Finance.—The chief sources of revenue in the order named are the general property tax, the tax on savings banks, the tax on insurance companies, and liquor licences. There is no corporation tax. The total receipts from all sources for the year 1909 were $2,317,512, the expenditures $2,345,359. The public debt, which originated in 1752, amounted to £70,000 sterling in 1764, to £4000 in 1775 and to $698,000 in 1783. Part of the Revolutionary debt was paid in depreciated paper, part was assumed by the United States government, part was paid at various rates of depreciation between 1803 and 1820, and the remainder, $43,971, was repudiated in 1847. Other obligations had accumulated in the meantime, however, so that the debt in 1848 amounted to $187,000. This was gradually reduced until the Civil War, when it was increased to $3,889,000 by 1865. A sinking fund commission was established in 1875, and the entire sum was extinguished by the 1st of August 1894. The issue of bonds for the construction of the new capitol building and other purposes has led, however, to a new debt, which at the beginning of 1910 amounted to $4,800,000. There was at the same time a sinking fund of $654,999. Before the adoption of the Federal constitution Rhode Island was badly afflicted with the paper money heresy. £5000 were printed in 1710, and from that time until 1751 there were nine separate issues. These were gradually retired, however, through the efforts of the mercantile classes, aided by the parliamentary statutes of 1751 and 1763, and by about 1763 the finances were again placed on a sound money basis. The influx of Continental currency gave some trouble during the War of Independence, but there were no further local issues until 1786, when £100,000 were issued.

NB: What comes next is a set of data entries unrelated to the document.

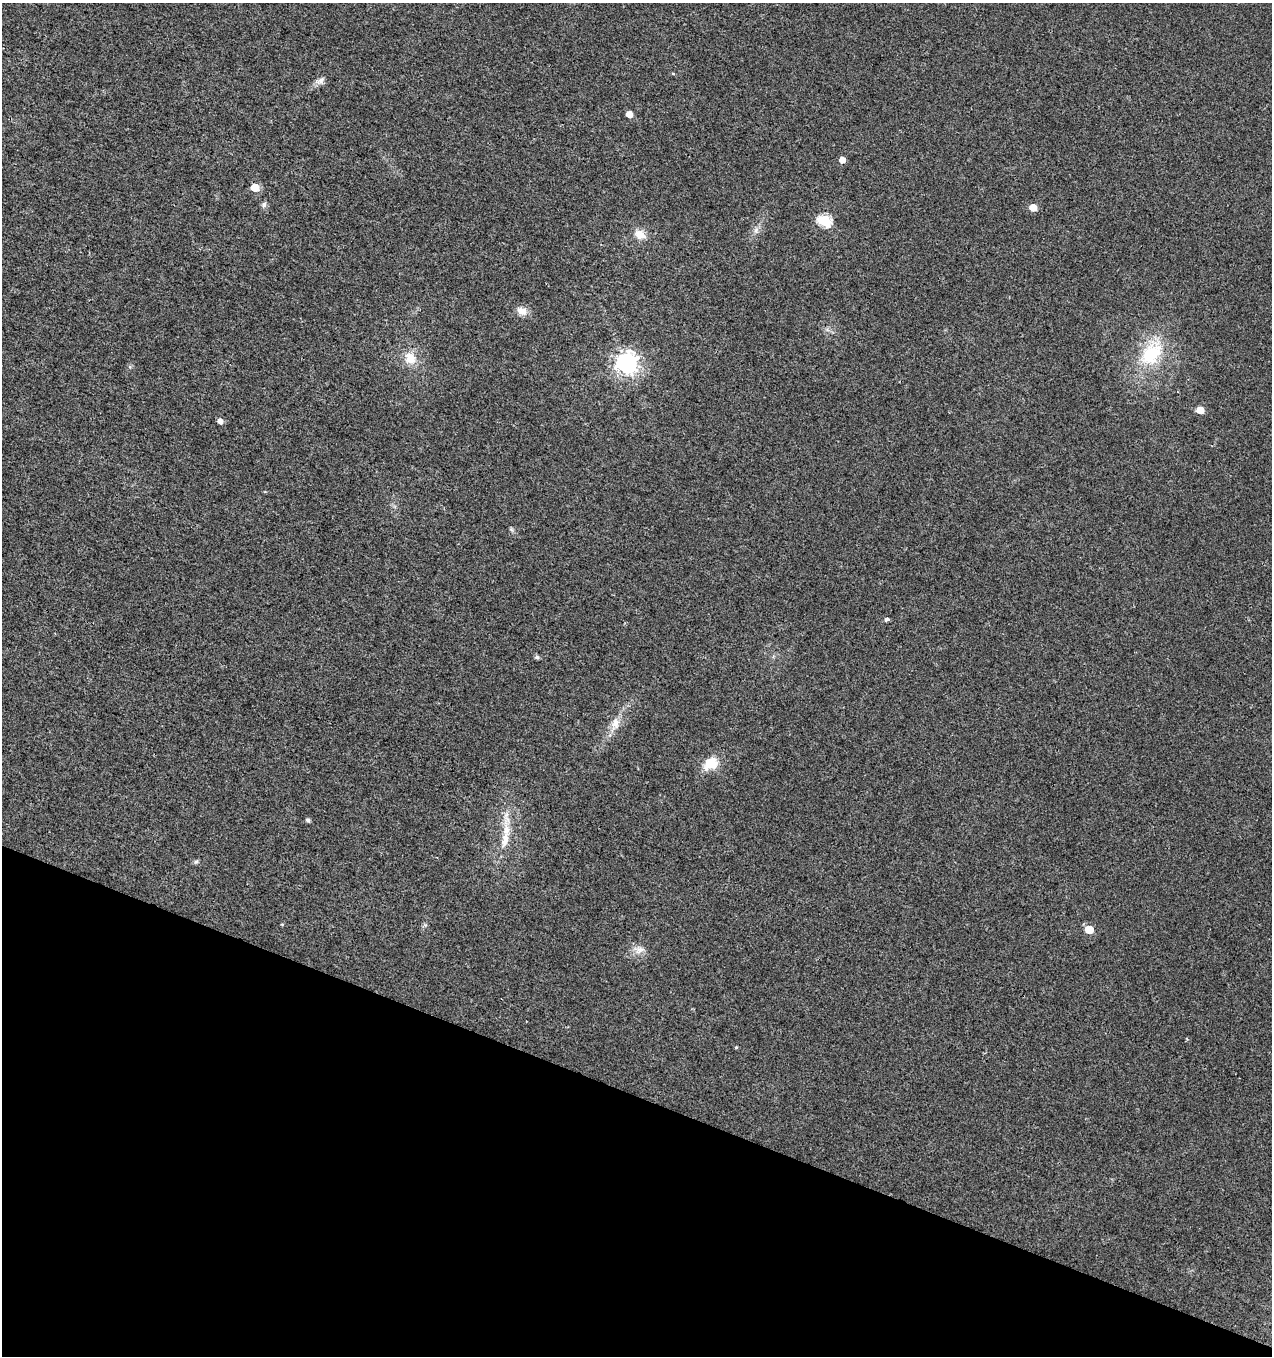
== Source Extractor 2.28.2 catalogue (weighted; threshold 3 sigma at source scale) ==
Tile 15 of 4 x 4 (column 3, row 4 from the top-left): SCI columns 2821-4090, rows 1-1354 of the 5574 x 5425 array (HDU 1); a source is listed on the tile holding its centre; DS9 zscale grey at full resolution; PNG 1274 x 1358 px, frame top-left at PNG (2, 3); no overlay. Shown black and unused: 19% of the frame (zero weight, under 3 of 4 exposures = <1% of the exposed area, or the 3 px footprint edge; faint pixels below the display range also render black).
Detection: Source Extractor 2.28.2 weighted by HDU 2 'WHT'; one run over the whole footprint, this tile lists its part. Background 0.00757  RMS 0.0031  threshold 0.0141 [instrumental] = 3 sigma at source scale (4.5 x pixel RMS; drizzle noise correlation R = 1.50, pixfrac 1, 0.0396/0.0396 arcsec/px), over >= 5 px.
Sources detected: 28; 1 inside a brighter listed object's ellipse — not listed separately; the other 27 listed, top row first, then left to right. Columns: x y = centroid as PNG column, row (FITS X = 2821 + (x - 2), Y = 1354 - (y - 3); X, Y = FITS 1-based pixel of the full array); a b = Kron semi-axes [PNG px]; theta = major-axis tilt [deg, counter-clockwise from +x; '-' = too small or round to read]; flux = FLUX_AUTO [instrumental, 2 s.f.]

The first banks organized in the state were the Providence Bank in 1791, the Bank of Rhode Island at Newport in 1795, and the Washington Bank at Westerly in 1800. Forty-four charters had been issued in 1826 and sixty in 1837. Partly through restrictive local legislation and partly as a result of the operation of the Suffolk system of redemption in Boston, these institutions were always conservative. During practically the entire period before the Civil War their note issues constituted a smaller proportion of the capital stock than those of any other state. By an act of 1858 which is still in force, annual reports must be presented to the state auditor. On the establishment of the national banking system, 1863-65, nearly all of the banks took out national charters. Since 1865 the most notable features have been the rise and decadence of the national banks and the rise of the trust companies. During the decade from 1890 to 1900 the deposits in the national banks increased only 5%, from $16,700,000 to $17,500,000; those of the trust companies increased 330%, from $12,000,000 to more than $40,000,000. During the period from 1890 to 1901 twenty national banks retired from business, and the total capital stock was reduced from about twenty millions to about thirteen millions of dollars.

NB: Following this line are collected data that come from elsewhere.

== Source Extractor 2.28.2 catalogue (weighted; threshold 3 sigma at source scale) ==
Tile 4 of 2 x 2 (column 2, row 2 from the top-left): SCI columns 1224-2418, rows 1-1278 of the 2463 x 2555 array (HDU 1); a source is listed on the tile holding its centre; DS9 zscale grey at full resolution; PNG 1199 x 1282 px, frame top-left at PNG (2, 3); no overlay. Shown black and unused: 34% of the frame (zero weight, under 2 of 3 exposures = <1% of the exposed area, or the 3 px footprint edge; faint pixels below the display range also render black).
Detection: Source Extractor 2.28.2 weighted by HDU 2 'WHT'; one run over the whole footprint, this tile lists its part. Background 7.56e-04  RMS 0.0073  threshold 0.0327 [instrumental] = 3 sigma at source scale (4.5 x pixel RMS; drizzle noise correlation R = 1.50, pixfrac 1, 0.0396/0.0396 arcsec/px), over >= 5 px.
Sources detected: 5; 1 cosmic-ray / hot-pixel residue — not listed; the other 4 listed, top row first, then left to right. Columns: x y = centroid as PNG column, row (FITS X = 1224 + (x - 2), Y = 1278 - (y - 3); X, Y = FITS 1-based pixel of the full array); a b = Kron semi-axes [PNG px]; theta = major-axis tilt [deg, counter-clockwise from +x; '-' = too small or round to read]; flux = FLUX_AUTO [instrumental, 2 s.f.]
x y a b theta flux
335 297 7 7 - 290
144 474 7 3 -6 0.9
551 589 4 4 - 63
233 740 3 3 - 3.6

History.—Rhode Island was founded by refugees from Massachusetts, who went there in search of religious and political freedom. The first settlements were made at Providence by Roger Williams (q.v.) in June 1636, and at Portsmouth on the island of Aquidneck by the Antinomians, William Coddington (1601-1678), John Clarke (1609-1676), and Anne Hutchinson (1591-1643), in March-April 1638.

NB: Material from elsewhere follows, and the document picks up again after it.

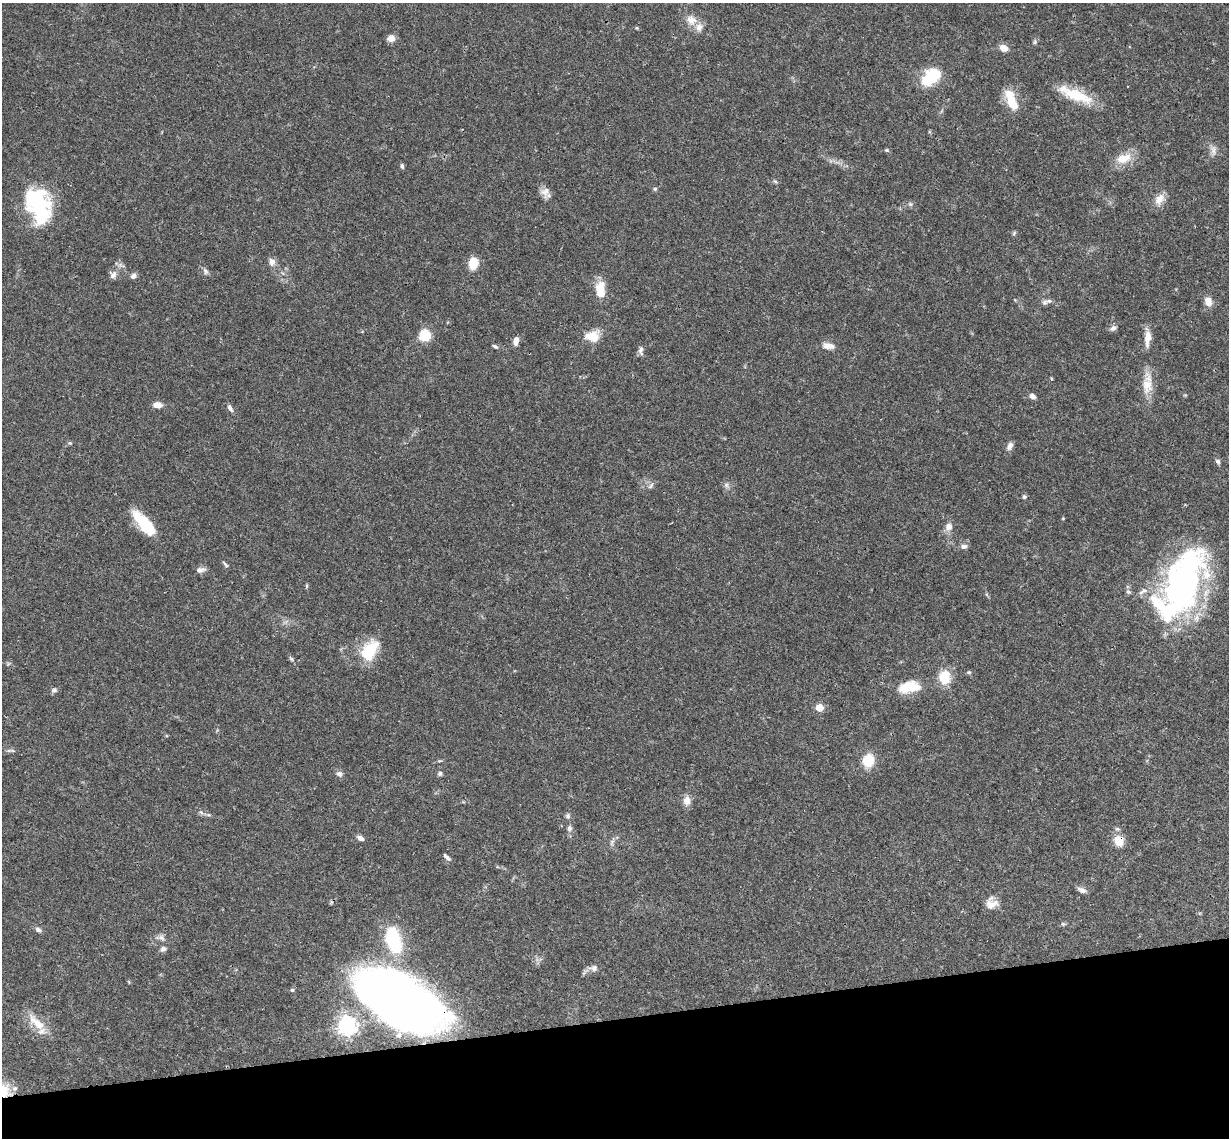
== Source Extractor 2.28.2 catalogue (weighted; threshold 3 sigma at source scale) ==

  1. Under the constitution of 1842 it was provided that there should be two sessions of the General Assembly annually: one at Newport in May, and the other in October to be held at South Kingstown once in two years, and the intermediate years alternately at Bristol and East Greenwich, an adjournment from the October session being held annually at Providence. In 1854 this was amended: one session was provided for to be held in Newport in May, an adjournment being held annually at Providence. And in 1900 by another amendment Providence became the only meeting-place of the General Assembly.